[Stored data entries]
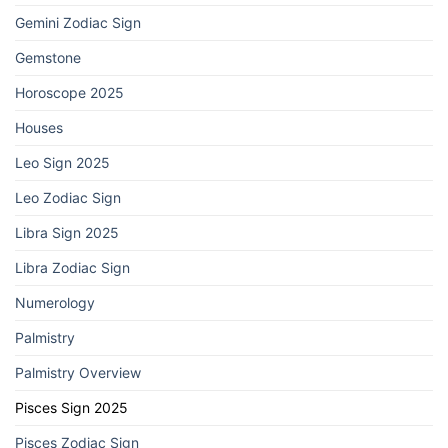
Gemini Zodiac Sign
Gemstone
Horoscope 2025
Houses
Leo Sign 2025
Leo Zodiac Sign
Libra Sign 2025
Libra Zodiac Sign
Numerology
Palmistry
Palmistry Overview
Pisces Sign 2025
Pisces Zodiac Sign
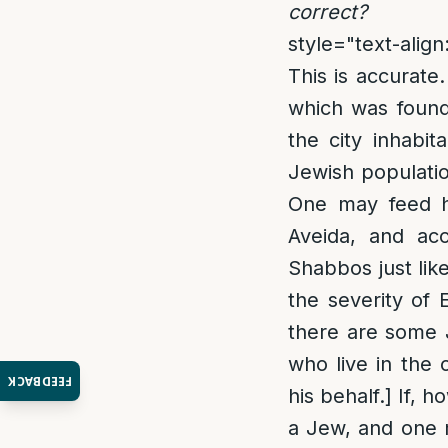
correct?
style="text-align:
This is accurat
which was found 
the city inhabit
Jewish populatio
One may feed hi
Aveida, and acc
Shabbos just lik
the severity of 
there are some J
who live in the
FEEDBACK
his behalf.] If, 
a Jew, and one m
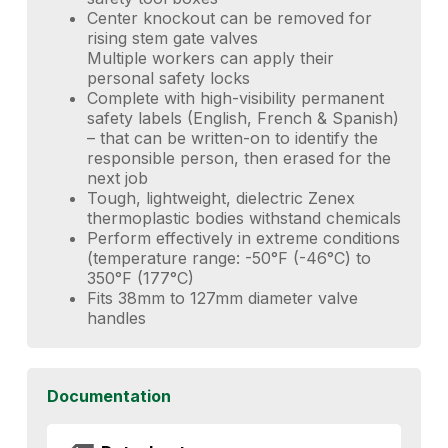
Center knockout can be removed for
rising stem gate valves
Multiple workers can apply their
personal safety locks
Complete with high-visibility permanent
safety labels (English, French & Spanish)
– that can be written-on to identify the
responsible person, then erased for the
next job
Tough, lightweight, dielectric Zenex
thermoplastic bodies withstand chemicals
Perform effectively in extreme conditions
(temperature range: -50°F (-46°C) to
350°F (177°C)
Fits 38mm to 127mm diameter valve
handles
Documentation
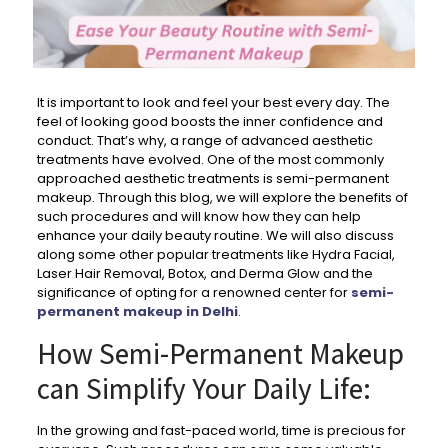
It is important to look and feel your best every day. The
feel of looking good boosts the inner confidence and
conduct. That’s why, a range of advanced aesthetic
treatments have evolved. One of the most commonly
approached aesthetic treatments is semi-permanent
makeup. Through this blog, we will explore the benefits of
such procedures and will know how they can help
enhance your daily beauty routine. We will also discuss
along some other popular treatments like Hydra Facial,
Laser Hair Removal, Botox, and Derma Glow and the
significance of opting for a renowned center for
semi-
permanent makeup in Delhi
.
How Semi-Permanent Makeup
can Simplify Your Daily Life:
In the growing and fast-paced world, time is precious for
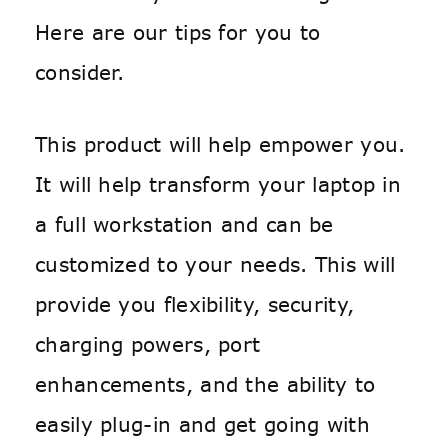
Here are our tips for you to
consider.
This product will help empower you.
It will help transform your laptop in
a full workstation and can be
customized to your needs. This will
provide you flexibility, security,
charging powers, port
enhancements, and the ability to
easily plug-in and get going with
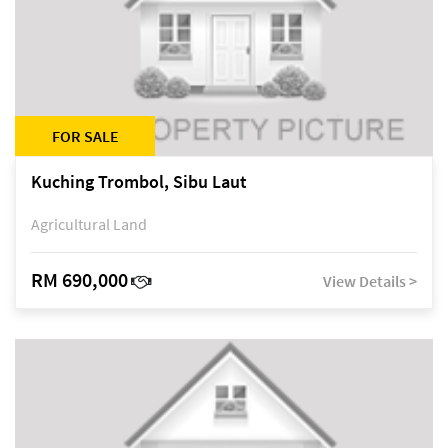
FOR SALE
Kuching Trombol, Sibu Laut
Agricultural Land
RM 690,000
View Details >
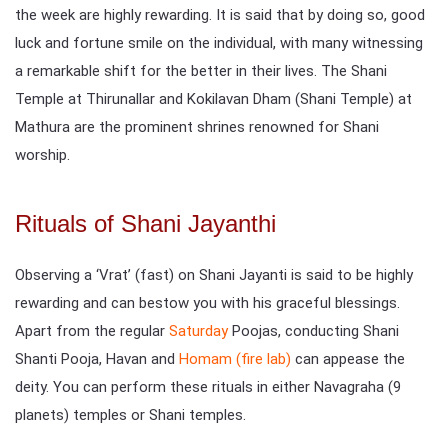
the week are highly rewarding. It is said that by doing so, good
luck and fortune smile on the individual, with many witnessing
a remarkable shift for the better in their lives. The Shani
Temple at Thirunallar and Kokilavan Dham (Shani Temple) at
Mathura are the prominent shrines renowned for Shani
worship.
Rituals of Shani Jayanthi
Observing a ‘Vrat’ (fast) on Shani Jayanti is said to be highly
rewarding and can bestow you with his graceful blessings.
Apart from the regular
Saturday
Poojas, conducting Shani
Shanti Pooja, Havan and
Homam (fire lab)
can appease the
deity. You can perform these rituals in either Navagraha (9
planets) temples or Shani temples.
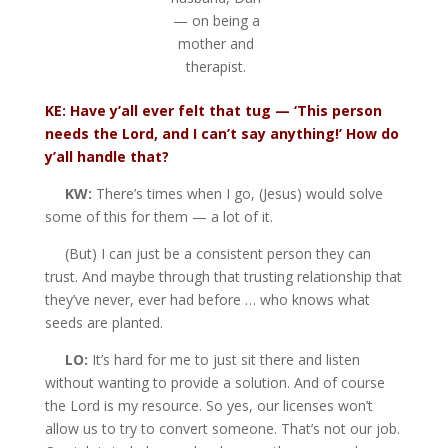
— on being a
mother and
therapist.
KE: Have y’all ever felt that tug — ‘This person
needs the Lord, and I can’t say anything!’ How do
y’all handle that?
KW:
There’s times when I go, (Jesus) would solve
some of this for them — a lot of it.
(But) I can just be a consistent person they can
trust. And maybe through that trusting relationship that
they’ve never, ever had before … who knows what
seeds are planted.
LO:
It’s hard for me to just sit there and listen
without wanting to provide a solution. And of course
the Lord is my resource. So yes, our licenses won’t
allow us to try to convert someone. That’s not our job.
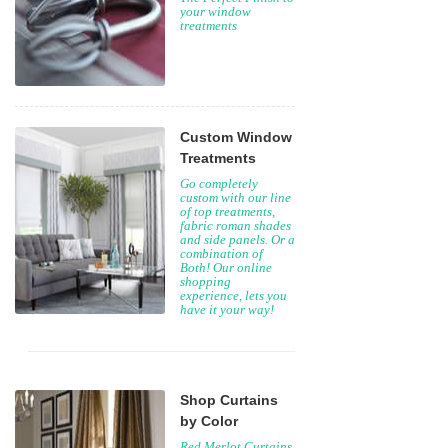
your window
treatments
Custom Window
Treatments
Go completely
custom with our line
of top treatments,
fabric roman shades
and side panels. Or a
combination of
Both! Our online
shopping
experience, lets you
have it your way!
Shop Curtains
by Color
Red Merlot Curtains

PROBLEM TO SOLVE:
Could you write out the records again exactly, omitting each image?

ANSWER TO THE EXERCISE:
Gemini Zodiac Sign
Gemstone
Horoscope 2025
Houses
Leo Sign 2025
Leo Zodiac Sign
Libra Sign 2025
Libra Zodiac Sign
Numerology
Palmistry
Palmistry Overview
Pisces Sign 2025
Pisces Zodiac Sign
correct?
style="text-align:
This is accurat
which was found 
the city inhabit
Jewish populatio
One may feed hi
Aveida, and acc
Shabbos just lik
the severity of 
there are some J
who live in the
FEEDBACK
his behalf.] If, 
a Jew, and one m
Center knockout can be removed for
rising stem gate valves
Multiple workers can apply their
personal safety locks
Complete with high-visibility permanent
safety labels (English, French & Spanish)
– that can be written-on to identify the
responsible person, then erased for the
next job
Tough, lightweight, dielectric Zenex
thermoplastic bodies withstand chemicals
Perform effectively in extreme conditions
(temperature range: -50°F (-46°C) to
350°F (177°C)
Fits 38mm to 127mm diameter valve
handles
Documentation
It is important to look and feel your best every day. The
feel of looking good boosts the inner confidence and
conduct. That’s why, a range of advanced aesthetic
treatments have evolved. One of the most commonly
approached aesthetic treatments is semi-permanent
makeup. Through this blog, we will explore the benefits of
such procedures and will know how they can help
enhance your daily beauty routine. We will also discuss
along some other popular treatments like Hydra Facial,
Laser Hair Removal, Botox, and Derma Glow and the
significance of opting for a renowned center for
semi-
permanent makeup in Delhi
.
How Semi-Permanent Makeup
can Simplify Your Daily Life:
In the growing and fast-paced world, time is precious for
Here are our tips for you to
consider.
This product will help empower you.
It will help transform your laptop in
a full workstation and can be
customized to your needs. This will
provide you flexibility, security,
charging powers, port
enhancements, and the ability to
easily plug-in and get going with
FOR SALE
Kuching Trombol, Sibu Laut
Agricultural Land
RM 690,000
View Details >
the week are highly rewarding. It is said that by doing so, good
luck and fortune smile on the individual, with many witnessing
a remarkable shift for the better in their lives. The Shani
Temple at Thirunallar and Kokilavan Dham (Shani Temple) at
Mathura are the prominent shrines renowned for Shani
worship.
Rituals of Shani Jayanthi
Observing a ‘Vrat’ (fast) on Shani Jayanti is said to be highly
rewarding and can bestow you with his graceful blessings.
Apart from the regular
Saturday
Poojas, conducting Shani
Shanti Pooja, Havan and
Homam (fire lab)
can appease the
deity. You can perform these rituals in either Navagraha (9
planets) temples or Shani temples.
— on being a
mother and
therapist.
KE: Have y’all ever felt that tug — ‘This person
needs the Lord, and I can’t say anything!’ How do
y’all handle that?
KW:
There’s times when I go, (Jesus) would solve
some of this for them — a lot of it.
(But) I can just be a consistent person they can
trust. And maybe through that trusting relationship that
they’ve never, ever had before … who knows what
seeds are planted.
LO:
It’s hard for me to just sit there and listen
without wanting to provide a solution. And of course
the Lord is my resource. So yes, our licenses won’t
allow us to try to convert someone. That’s not our job.
your window
treatments
Custom Window
Treatments
Go completely
custom with our line
of top treatments,
fabric roman shades
and side panels. Or a
combination of
Both! Our online
shopping
experience, lets you
have it your way!
Shop Curtains
by Color
Red Merlot Curtains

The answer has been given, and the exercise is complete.